Required action 1.
In the text on the Democratic Party and socialism, in what year did Tony Blair redraft Clause IV of the Labour Party's constitution?
Required action 2.
From the text on the Democratic Party and socialism, write out the words starting with "In May, Hillary" and going on through "volunteers’ affinities lie.".

Text shown.
--
The Democratic Party’s newest rock star, Alexandria Ocasio-Cortez, has become a caricature of the ignorance and arrogance typical of the collectivist left. In what was perhaps just an exercise in throat clearing, she recently noted that the problem of destitution in New York City coincides with the fact that there are approximately three vacant apartments in the city for every one homeless person. Surrendering to their ill-considered impulse to boost every Democratic utterance, the fact-checking outlet PolitiFact assured its readers that Ocasio-Cortez was alluding to a feasible solution to the matter of homelessness. Leaving aside the selectivity and motivated reasoning on display here, Ocasio-Cortez’s proposal—ostensibly the seizure of private property to effect a societal reversal—mirrors Friedrich Engels’s 1872 plan to ameliorate homelessness via the “expropriation of the present owners” of property.

Political observers have been unable to ignore the Democratic Party’s recent turn away from Barack Obama’s signature health-care reform law and toward a government monopoly on health insurance. Call it Medicare-for-all or single-payer; the new affinity among Democrats for the functional nationalization of the health insurance industry speaks to a paradigm shift on the left. Likewise, establishing as a right the ability to access tuition-free education at public universities and a federal jobs guarantee—all planks of the Democratic Socialist agenda with increasingly broad appeal—are pillars of the Soviet Constitution. These policy prescriptions go quite a bit further than, say, Elizabeth Warren-style proposals to compel certain American businesses to offer their employees a stock ownership plan. That may be intrusive and statist, but it isn’t explicitly socialistic.

It wasn’t long ago that the Western liberal establishment would regard this kind of creeping reversion to the mid-century leftist mean as electoral poison. Bill Clinton once bristled with indignation over the notion that his health-care reform proposals constituted a form of collectivism. He celebrated the triumph of “freedom” in the 20th century, which he defined as the “victory” of “free enterprise over state socialism.” On April 25, 1999, Clinton hosted a roundtable discussion featuring ascendant center-left leadership from around the world. This new movement, the president boasted, included “five members of the last Politburo of the Soviet Union.”

Seated next to Clinton was British Prime Minister Tony Blair, who arguably did more to banish leftism from his party’s ranks than Clinton did in America. In 1995, Blair drove a stake through the heart of the “definitely socialistic” Clause IV of the Labour Party’s 1918 constitution, which endorsed “common ownership of the means of production, distribution, and exchange.” Under Prime Minister Clement Attlee, that meant the nationalization of industry—an economically stifling program that was dismantled by Margaret Thatcher. The redrafting of Clause IV was an effort to purge socialism from the Labour Party’s DNA, and it worked. At least, for a time. Today, Labour Leader Jeremy Corbyn, a proud anachronism with disturbing attachments to terrorists and anti-Semites, advocates the restoration of the old Clause IV and, with it, “public control of the railways.”

In May, Hillary Clinton was asked if her decision to label herself a “capitalist” hurt her in the surprisingly competitive 2016 Democratic presidential primaries. “Probably,” she replied. After all, she said, “41 percent of [Iowa] Democrats are socialists or self-described socialists.” But what is the party to do? Socialism is where the activism is. It’s where the small-dollar donations are, and where the most energetic campaign volunteers’ affinities lie.

Perhaps the party’s elders think that this is no time for a lecture on the human misery, economic inefficiency, cronyism, and statist oppression that socialism begets. After all, there are elections to win. So they flatter the economically and historically illiterate in their ranks. Maybe they think they can control the monster they’re bringing back to life, but that is hubris and cowardice. The time to pump the brakes on socialism’s revival is now; before it has won a mandate at the polls. If Democrats pass on this opportunity, they will find themselves prisoners to their party’s collectivists soon enough. After all, taking captives is what socialism does best.
--
Dataset entries.
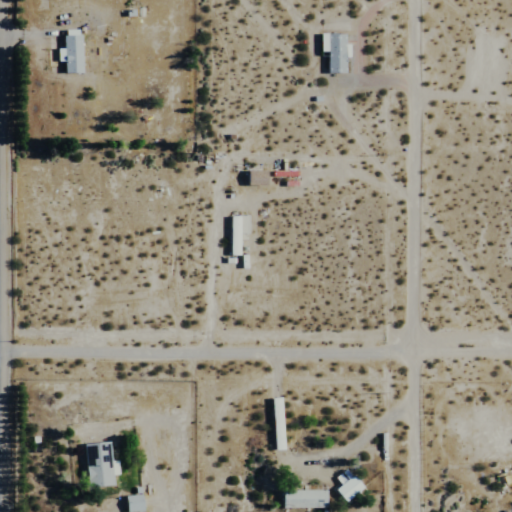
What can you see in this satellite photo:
road: (357, 54)
road: (225, 171)
road: (405, 255)
road: (255, 364)
road: (26, 460)
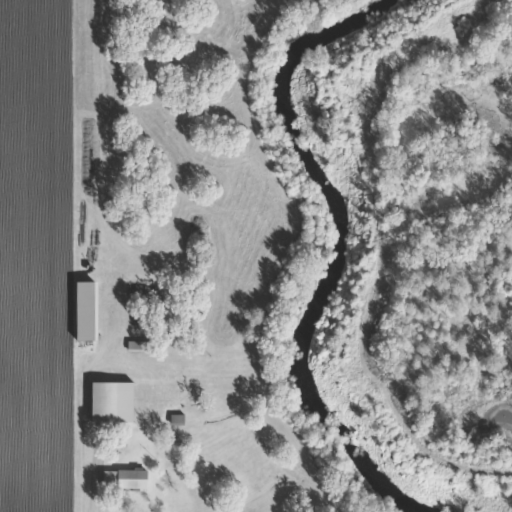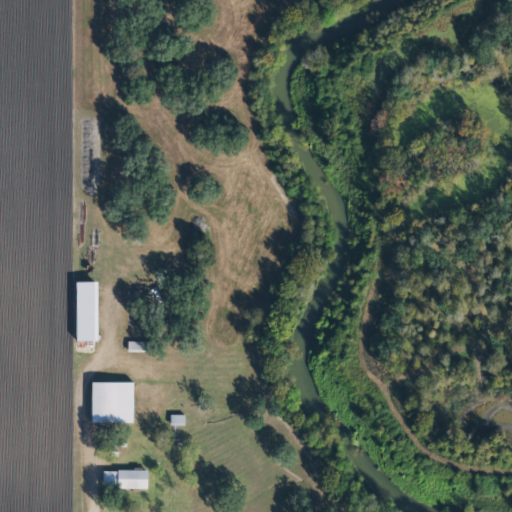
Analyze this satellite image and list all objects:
river: (334, 249)
building: (83, 312)
building: (109, 403)
building: (175, 421)
building: (123, 480)
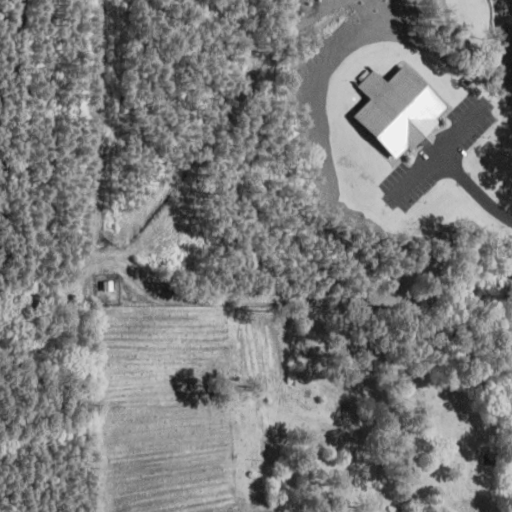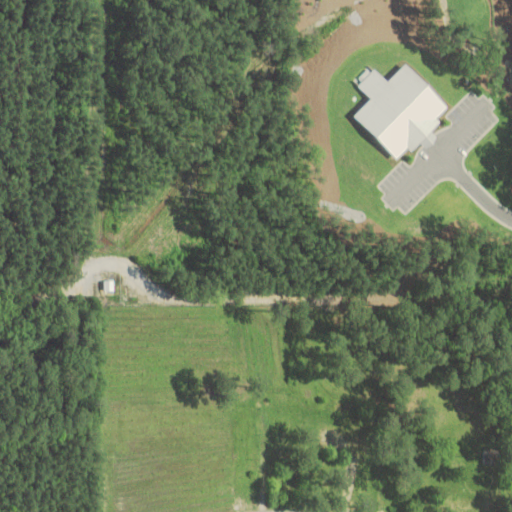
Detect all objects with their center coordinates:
building: (341, 439)
building: (475, 505)
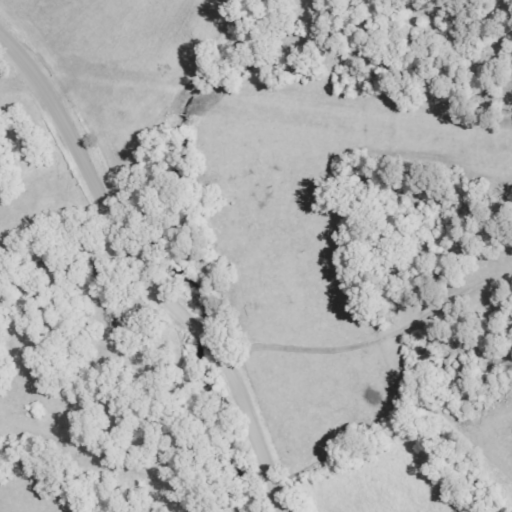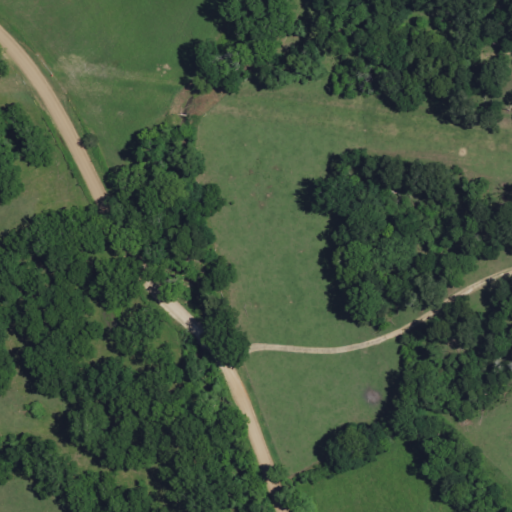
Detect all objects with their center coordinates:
road: (145, 270)
road: (369, 327)
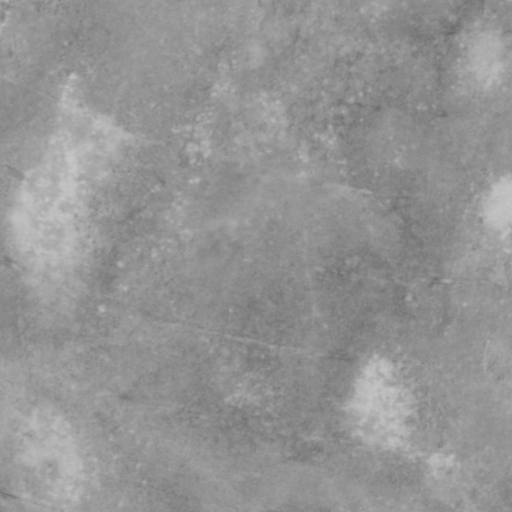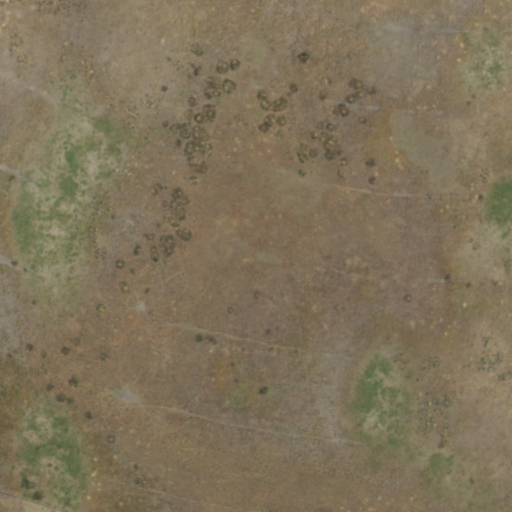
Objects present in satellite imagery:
crop: (256, 256)
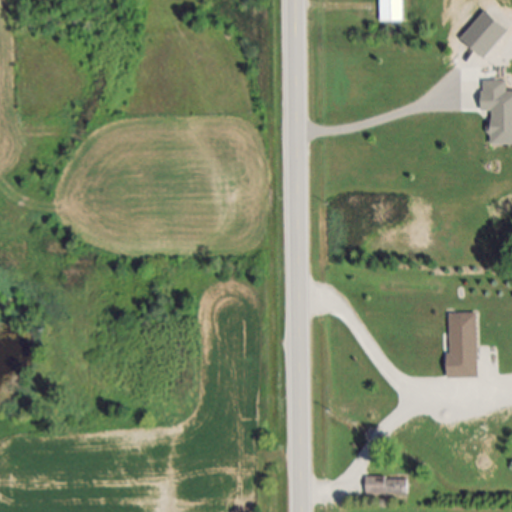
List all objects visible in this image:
road: (330, 8)
building: (394, 10)
building: (393, 11)
building: (489, 34)
building: (501, 109)
road: (382, 121)
crop: (177, 187)
road: (299, 255)
building: (467, 345)
building: (465, 346)
road: (389, 374)
crop: (168, 406)
building: (388, 486)
building: (389, 486)
road: (326, 490)
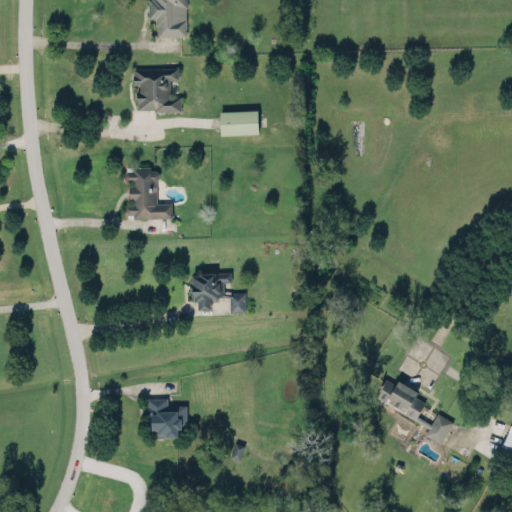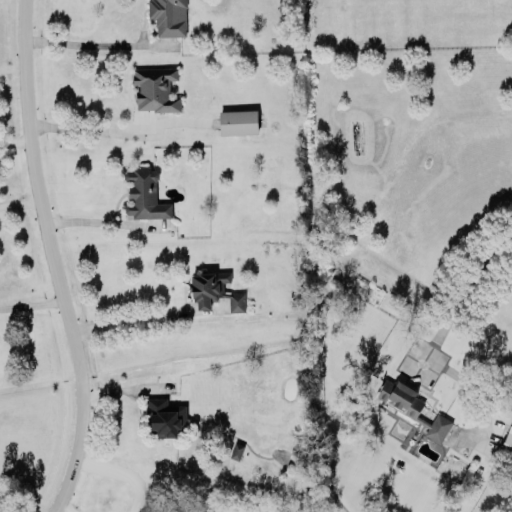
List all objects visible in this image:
building: (166, 16)
building: (167, 16)
road: (82, 40)
road: (11, 66)
building: (154, 87)
building: (237, 120)
road: (85, 125)
road: (16, 139)
building: (144, 193)
building: (144, 193)
road: (20, 201)
road: (101, 219)
road: (52, 258)
road: (466, 284)
building: (207, 286)
building: (215, 289)
road: (31, 300)
building: (236, 300)
road: (142, 317)
building: (411, 406)
building: (165, 415)
building: (507, 440)
road: (120, 473)
road: (66, 505)
building: (208, 510)
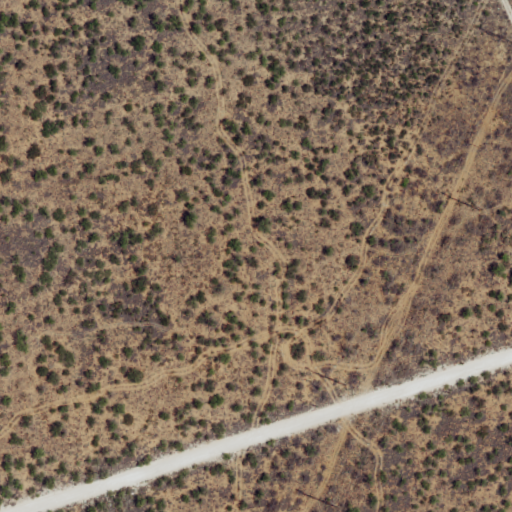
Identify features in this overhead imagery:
power tower: (506, 41)
power tower: (475, 209)
power tower: (338, 385)
road: (308, 447)
power tower: (330, 506)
--
Reply 1.
1995

Reply 2.
In May, Hillary Clinton was asked if her decision to label herself a “capitalist” hurt her in the surprisingly competitive 2016 Democratic presidential primaries. “Probably,” she replied. After all, she said, “41 percent of [Iowa] Democrats are socialists or self-described socialists.” But what is the party to do? Socialism is where the activism is. It’s where the small-dollar donations are, and where the most energetic campaign volunteers’ affinities lie.